The random forest model was further tuned on the Training Set, and key predictive features were prioritized using the genetic algorithm feature selection method; fivefold cross-validation was conducted and repeated ten times, and data were preprocessed with centering and scaling to standardize features. The parameters used for finetuning and feature selection using the genetic algorithm method were as follows: nbits = 36, popSize = 500, maxiter = 25, pmutation = 0.1, pcrossover = 0.8 and elitism = 3. The hyperparameter for the optimized random forest model, ‘mtry’ (the number of variables considered at each split), was set to 11. For model tuning in the Discovery Cohort, the standard random forest majority-vote threshold of 0.5 was used and then directly applied to the Replication Cohort. The final model was selected based on the performance in the Testing Set, External Validation Set 1 and External Validation Set 2 cohorts.

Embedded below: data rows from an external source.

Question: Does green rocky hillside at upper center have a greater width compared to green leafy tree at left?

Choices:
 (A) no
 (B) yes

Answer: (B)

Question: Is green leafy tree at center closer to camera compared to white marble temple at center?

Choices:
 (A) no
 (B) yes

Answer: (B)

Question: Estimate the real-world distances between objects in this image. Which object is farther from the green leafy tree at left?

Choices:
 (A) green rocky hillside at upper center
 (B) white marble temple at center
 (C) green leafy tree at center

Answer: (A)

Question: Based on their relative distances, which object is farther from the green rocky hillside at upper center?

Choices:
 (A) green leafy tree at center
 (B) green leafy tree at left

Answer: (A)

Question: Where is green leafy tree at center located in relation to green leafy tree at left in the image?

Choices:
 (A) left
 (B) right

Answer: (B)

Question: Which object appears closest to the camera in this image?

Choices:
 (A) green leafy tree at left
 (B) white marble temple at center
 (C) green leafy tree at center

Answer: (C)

We conducted a repeated classification analysis, excluding NEFL, to assess the impact of this protein on the model’s performance. The remaining features (that is, 16 proteins, demographic factors (sex and age at sample collection) and plasma collection tube type) were incorporated into this model.

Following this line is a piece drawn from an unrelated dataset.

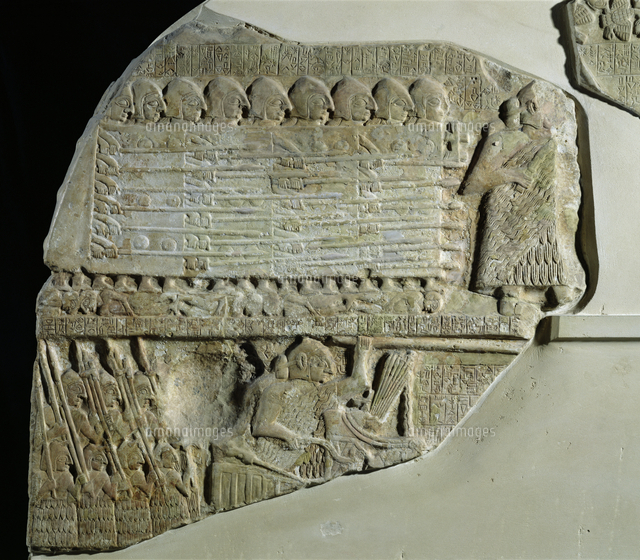
This screenshot has height=560, width=640. Identify the location of corner. (612, 57).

SHAP values and ALS risk score

SHAP values were calculated using the Shapley function from the ‘iml’ package (version 0.11.3) in R. These values reflect the contribution of each feature to the final random forest model. To determine the ALS risk score, we summed the SHAP values for all features (n = 20, including 17 proteins, sex, age at sample collection and type of tube used for collection) for each sample. The summed SHAP values were then scaled to a range from 0 to 100 based on the minimum and maximum values from the Training Set.

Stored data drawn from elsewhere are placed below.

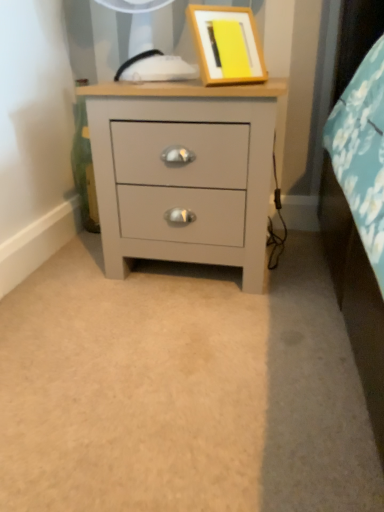
Where is `wooden picture frame at upper center`? Image resolution: width=384 pixels, height=512 pixels. wooden picture frame at upper center is located at coordinates (227, 45).

The width and height of the screenshot is (384, 512). What do you see at coordinates (227, 45) in the screenshot? I see `wooden picture frame at upper center` at bounding box center [227, 45].

What do you see at coordinates (183, 172) in the screenshot? I see `matte gray chest of drawers at center` at bounding box center [183, 172].

You are a GUI agent. You are given a task and a screenshot of the screen. Output one action in this format:
    pyautogui.click(x=<x>, y=<y>)
    Task: Click on the matte gray chest of drawers at center
    The image size is (384, 512).
    Given the screenshot: What is the action you would take?
    pyautogui.click(x=183, y=172)

Locate an element on the screen. Image resolution: width=384 pixels, height=512 pixels. wooden picture frame at upper center is located at coordinates (227, 45).

Which object is positioned more to the left, matte gray chest of drawers at center or wooden picture frame at upper center?

Positioned to the left is matte gray chest of drawers at center.

Is matte gray chest of drawers at center behind wooden picture frame at upper center?

That is True.

Considering the positions of points (148, 223) and (240, 57), is point (148, 223) closer to camera compared to point (240, 57)?

No, (148, 223) is further to viewer.

From the image's perspective, would you say matte gray chest of drawers at center is shown under wooden picture frame at upper center?

Indeed, from the image's perspective, matte gray chest of drawers at center is shown beneath wooden picture frame at upper center.

From a real-world perspective, which is physically above, matte gray chest of drawers at center or wooden picture frame at upper center?

wooden picture frame at upper center is physically above.

Which object is wider, matte gray chest of drawers at center or wooden picture frame at upper center?

matte gray chest of drawers at center is wider.

Between matte gray chest of drawers at center and wooden picture frame at upper center, which one has less height?

wooden picture frame at upper center.

In the scene shown: Does matte gray chest of drawers at center have a smaller size compared to wooden picture frame at upper center?

Incorrect, matte gray chest of drawers at center is not smaller in size than wooden picture frame at upper center.

Is matte gray chest of drawers at center outside of wooden picture frame at upper center?

matte gray chest of drawers at center is positioned outside wooden picture frame at upper center.

Would you consider matte gray chest of drawers at center to be distant from wooden picture frame at upper center?

That's not correct — matte gray chest of drawers at center is a little close to wooden picture frame at upper center.

Looking at this image, is matte gray chest of drawers at center turned away from wooden picture frame at upper center?

matte gray chest of drawers at center does not have its back to wooden picture frame at upper center.

How different are the orientations of matte gray chest of drawers at center and wooden picture frame at upper center in degrees?

45.3 degrees.

Measure the distance between matte gray chest of drawers at center and wooden picture frame at upper center.

A distance of 8.82 inches exists between matte gray chest of drawers at center and wooden picture frame at upper center.

Locate an element on the screen. picture frame that appears above the matte gray chest of drawers at center (from a real-world perspective) is located at coordinates (227, 45).

Which is more to the right, wooden picture frame at upper center or matte gray chest of drawers at center?

wooden picture frame at upper center.

In the image, is wooden picture frame at upper center positioned in front of or behind matte gray chest of drawers at center?

Visually, wooden picture frame at upper center is located in front of matte gray chest of drawers at center.

Which is in front, point (242, 63) or point (140, 131)?

The point (242, 63) is in front.

From the image's perspective, between wooden picture frame at upper center and matte gray chest of drawers at center, who is located below?

From the image's view, matte gray chest of drawers at center is below.

From a real-world perspective, who is located lower, wooden picture frame at upper center or matte gray chest of drawers at center?

From a 3D spatial view, matte gray chest of drawers at center is below.

Does wooden picture frame at upper center have a greater width compared to matte gray chest of drawers at center?

No.

Which of these two, wooden picture frame at upper center or matte gray chest of drawers at center, stands taller?

With more height is matte gray chest of drawers at center.

Is wooden picture frame at upper center bigger than matte gray chest of drawers at center?

Actually, wooden picture frame at upper center might be smaller than matte gray chest of drawers at center.

Is wooden picture frame at upper center surrounding matte gray chest of drawers at center?

No, matte gray chest of drawers at center is not a part of wooden picture frame at upper center.

Is wooden picture frame at upper center in contact with matte gray chest of drawers at center?

There is a gap between wooden picture frame at upper center and matte gray chest of drawers at center.

Is wooden picture frame at upper center oriented away from matte gray chest of drawers at center?

No, wooden picture frame at upper center is not facing the opposite direction of matte gray chest of drawers at center.

What's the angular difference between wooden picture frame at upper center and matte gray chest of drawers at center's facing directions?

The angle between the facing direction of wooden picture frame at upper center and the facing direction of matte gray chest of drawers at center is 45.3 degrees.

I want to click on chest of drawers that is on the left side of wooden picture frame at upper center, so click(x=183, y=172).

You are a GUI agent. You are given a task and a screenshot of the screen. Output one action in this format:
    pyautogui.click(x=<x>, y=<y>)
    Task: Click on the chest of drawers below the wooden picture frame at upper center (from the image's perspective)
    This screenshot has height=512, width=384.
    Given the screenshot: What is the action you would take?
    pyautogui.click(x=183, y=172)

This screenshot has height=512, width=384. In the image, there is a matte gray chest of drawers at center. In order to click on picture frame above it (from the image's perspective) in this screenshot , I will do `click(227, 45)`.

Subsequently, we conducted a generalized linear regression analysis, adjusting for age at sample collection, sex and plasma tube collection type, to assess the correlation between the time to symptom onset and (1) the ALS risk score and (2) individual protein abundances.

Inclusion and ethics statement

All collaborators of this study who have fulfilled the criteria for authorship required by Nature Portfolio journals have been included as authors, as their participation was essential for the design and implementation of the study. Roles and responsibilities were agreed among collaborators ahead of the research. This work includes locally relevant findings, which have been determined in collaboration with local partners. This research was not severely restricted or prohibited in the researchers’ setting and did not result in stigmatization, incrimination, discrimination or personal risk to participants. Local and regional research relevant to our study was considered in citations.

Reporting summary

Further information on research design is available in the Nature Portfolio Reporting Summary linked to this article.